AÇÃO NECESSÁRIA 1:
Selecione e copie cada linha das entradas que contém a palavra "left", levando em conta maiúsculas e minúsculas.

TRECHO EXTRAÍDO:
------------------------------
As promessas são apenas um caso particular da classe geral de actos ilocutórios nos quais o locutor se compromete com algo ou declara as suas intenções. Assim, quando alguém declara que irá à praia dadas certas condições, a sua elocução não é assertiva — e como tal não tem valor de verdade. Por isso, não se deve usar este tipo de condicionais compromissivas quando se procura ilustrar as condições de verdade das condicionais — tal como não se devem usar condicionais como “Se estiver Sol, vais à praia?” nem “Se estiver frio, fecha a janela!”. É preciso garantir que nos exemplos para ilustrar condicionais assertivas se usam exclusivamente condicionais realmente assertivas, como “Se estiver Sol, a temperatura será mais elevada”, “Se alguém está em Braga, está em Portugal” ou “Se um aluno tiver menos de 8 valores, reprova”. Compreende-se assim por que razão só no caso das condicionais compromissivas as suas consequentes não estabelecem condições necessárias para as suas antecedentes: uma condicional na qual a sua antecedente ou consequente não constitui uma asserção é uma condicional sem valor de verdade.

Quem defende que as promessas têm valor de verdade não ficará evidentemente convencido com este artigo — nem esse é o seu objectivo. O objectivo é apenas mostrar o seguinte: se todos os exemplos que põem em causa a definição canónica de condição necessária como a consequente de uma condicional indicativa verdadeira se baseiam em condicionais compromissivas, a resposta a esses exemplos é simplesmente a canónica — mostrar que as condicionais compromissivas não têm valor de verdade e portanto não estabelecem condições necessárias. Cabe a quem defende que as promessas têm valor de verdade apresentar uma nova definição de condição necessária.
------------------------------
DADOS REGISTRADOS:

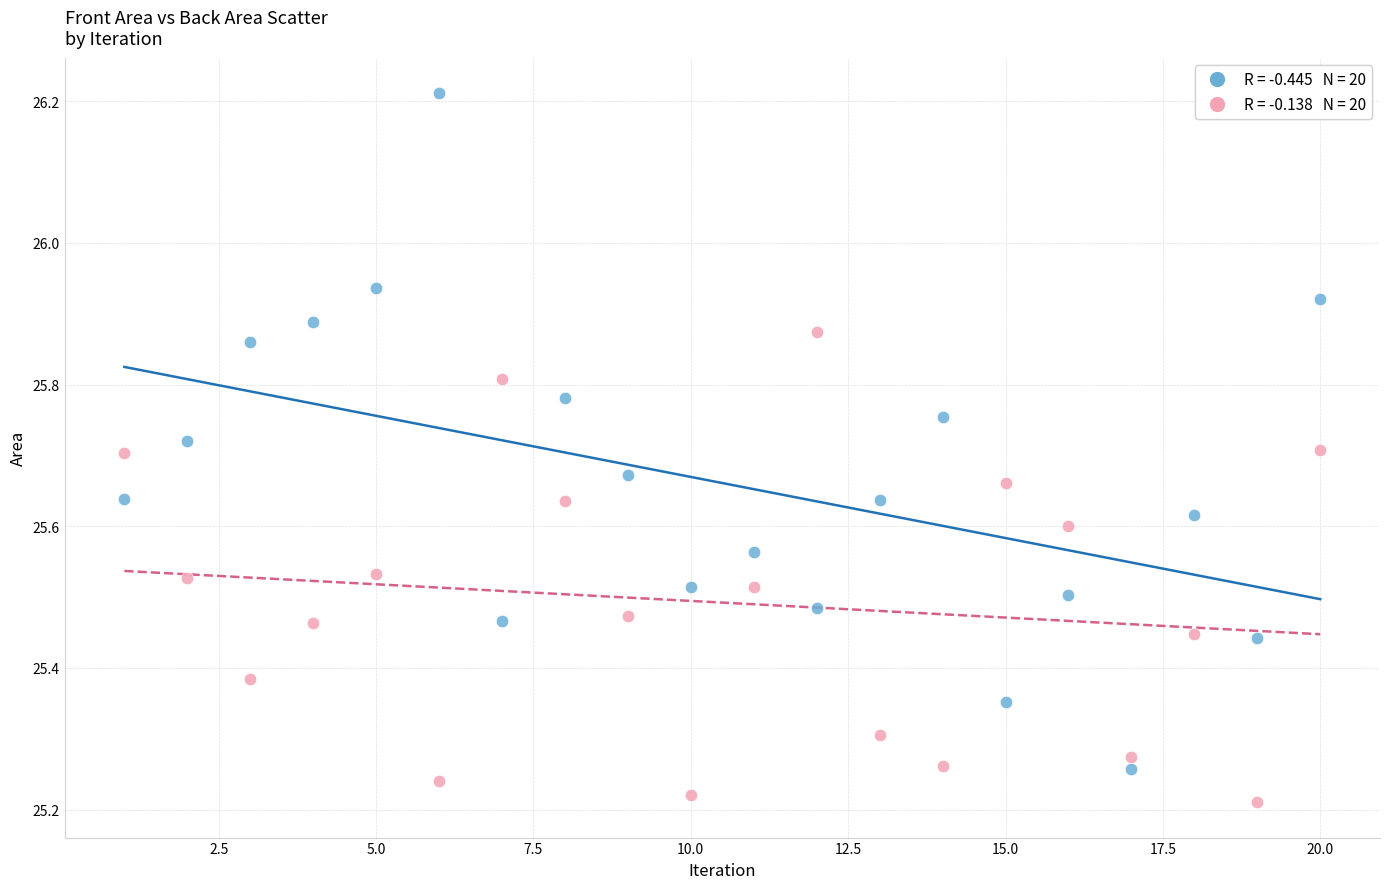

Across all data points, what is the range of Y values (max minus min)?

1.0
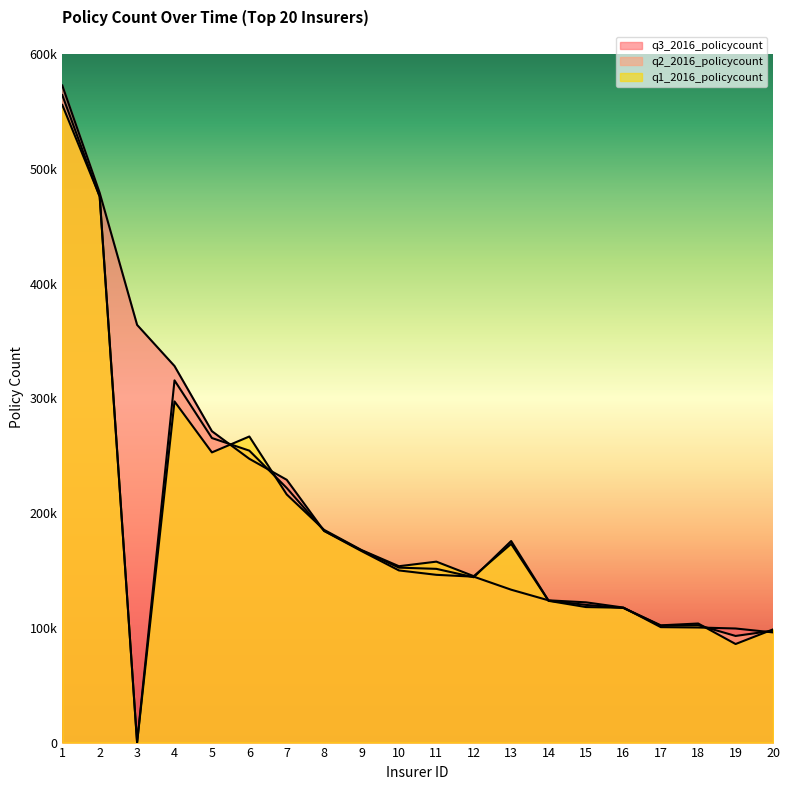

Does the chart display data point markers on the line(s)?

No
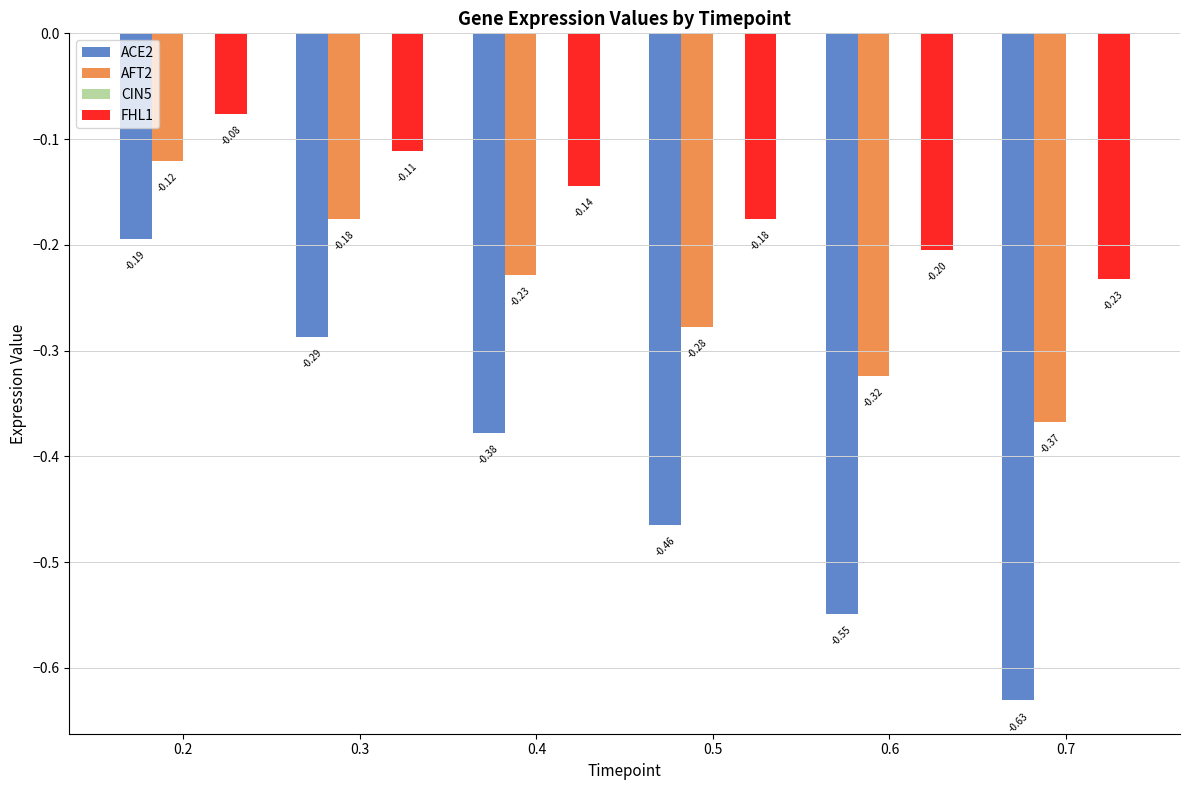

Rank the categories by ACE2 value from highest to lowest.

0.2, 0.3, 0.4, 0.5, 0.6, 0.7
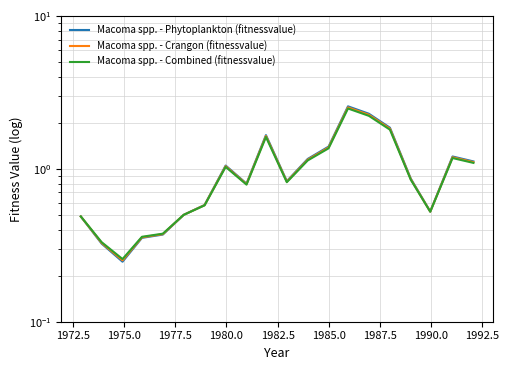

How many lines are shown in the chart?

3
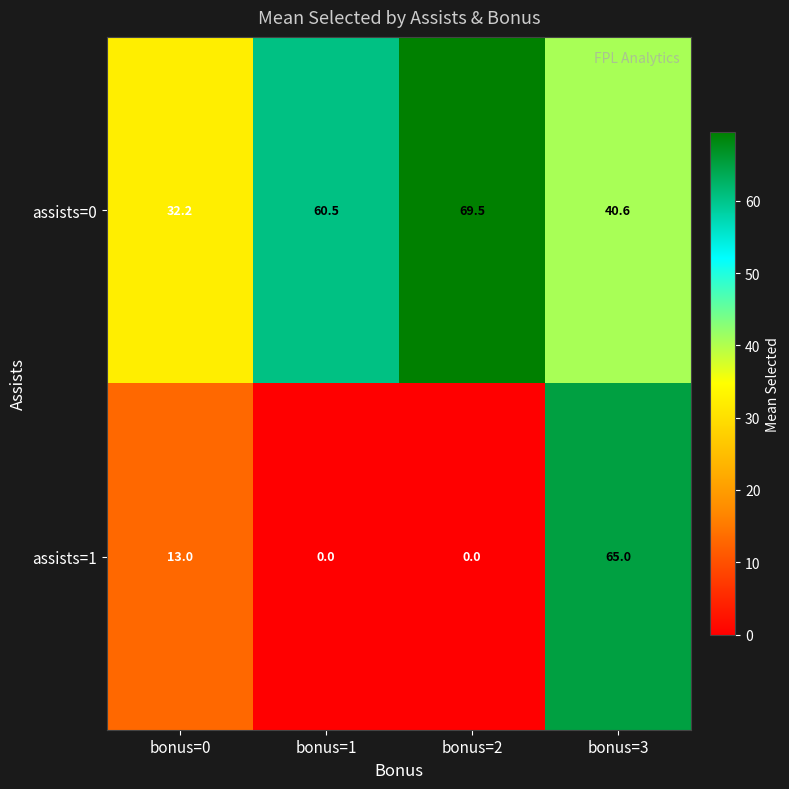

Reading left to right, list all the values displayed in this chart.

assists=0: bonus=0=32.2	bonus=1=60.5	bonus=2=69.5	bonus=3=40.6
assists=1: bonus=0=13.0	bonus=1=0.0	bonus=2=0.0	bonus=3=65.0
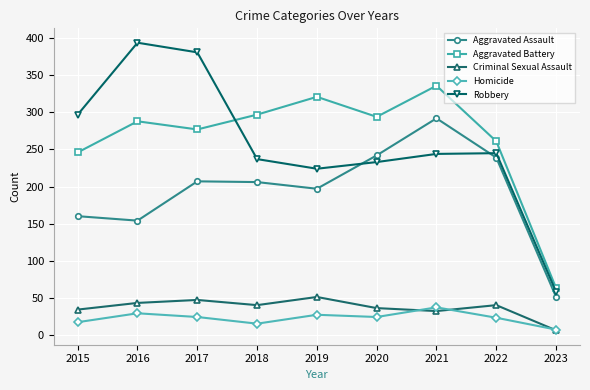

What is the value of the Criminal Sexual Assault point at the 1st from the left?

34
------------------------------
AÇÃO NECESSÁRIA 2:
Imprima, sem nenhuma alteração, a parte do texto sobre condicionais compromissivas entre "Quem defende que as promessas têm valor de verdade não" e "de condição necessária.", inclusive.

RESPOSTA DO EXERCÍCIO 1:
Reading left to right, list all the values displayed in this chart.
What is the value of the Criminal Sexual Assault point at the 1st from the left?

RESPOSTA DO EXERCÍCIO 2:
Quem defende que as promessas têm valor de verdade não ficará evidentemente convencido com este artigo — nem esse é o seu objectivo. O objectivo é apenas mostrar o seguinte: se todos os exemplos que põem em causa a definição canónica de condição necessária como a consequente de uma condicional indicativa verdadeira se baseiam em condicionais compromissivas, a resposta a esses exemplos é simplesmente a canónica — mostrar que as condicionais compromissivas não têm valor de verdade e portanto não estabelecem condições necessárias. Cabe a quem defende que as promessas têm valor de verdade apresentar uma nova definição de condição necessária.